Apr 23, 2024 - News

Iowa farmers get team of health advisors, similar to pro athletes

Illustration of a cow wearing a sweatband and blowing a whistle.

Illustration: Lindsey Bailey/Axios

The top athletes in the country get their own team of health care providers, but one local farm co-op wants that same level of care for Iowa farmers.

Why it matters: Like athletes, farmers are working physically demanding jobs that require specific nutrition, mental wellness and rest.

  • But working in more rural environments often means there are barriers to that type of health care.

Driving the news: Des Moines-based Landus hired its first-ever "senior director of training and performance" last month to oversee the new initiative.

  • Dehra Harris is a medical educator who also worked with the Toronto Blue Jays baseball team.

State of play: Farmers have increased heart attack risks, which can be attributed to higher stress, less health care access and putting off needed changes, according to Southern Illinois University.

  • Suicide rates are also nearly twice as high among farmers, according to the CDC. They're facing stressors beyond their control, like weather, commodity prices and changing global markets, IPR reports.

How it works: A Google search for simple health tips won't help Iowa farmers, Harris tells Axios.

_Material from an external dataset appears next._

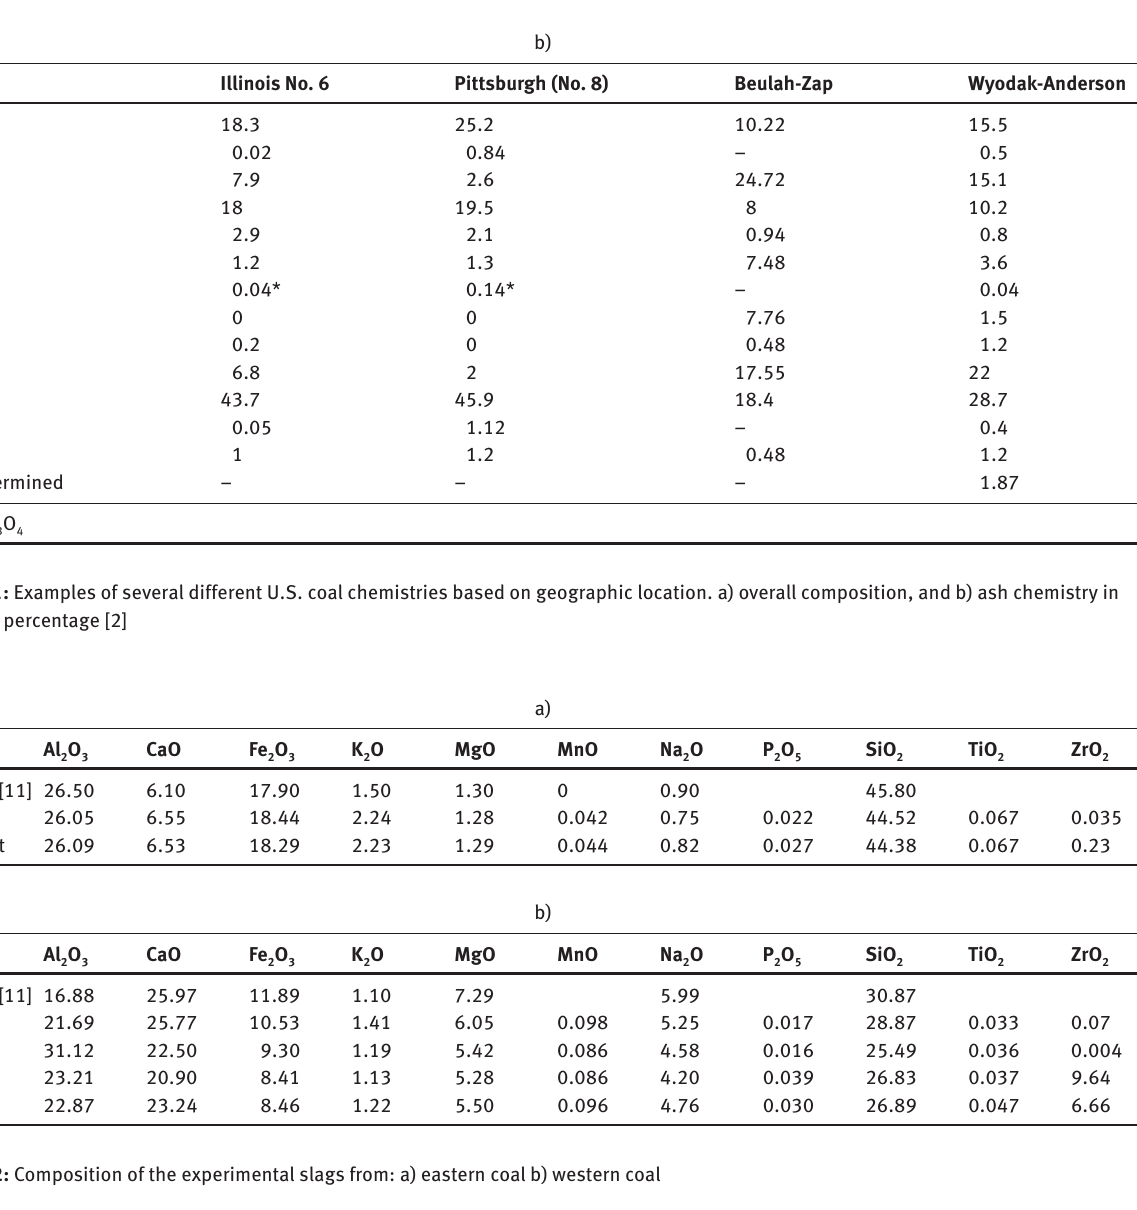
Table 2: Composition of the experimental slags from: a) eastern coal b) western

  • Her job is to listen and identify their immediate and big-picture health needs. That includes how to get a nutritional meal while working all day or adequate rest, even after birthing a calf at 3am.
  • She plans to travel and provide custom care plans for farms in the co-op. Eventually, Harris wants to hire her own health team, including a dietician and strength and conditioning specialist, similar to what a professional sports team would use.

What they're saying: Kelsi Hosch, who works for her family's farms in Plainfield and Cascade, says hiring and retaining workers in the small towns can be difficult because of health care access. She's hopeful the new program can help.

  • "We don't have the manpower to be able to bring those employees," Hosch says.

The bottom line: "Being rural shouldn't limit the choices that are really impacting your health," Harris says.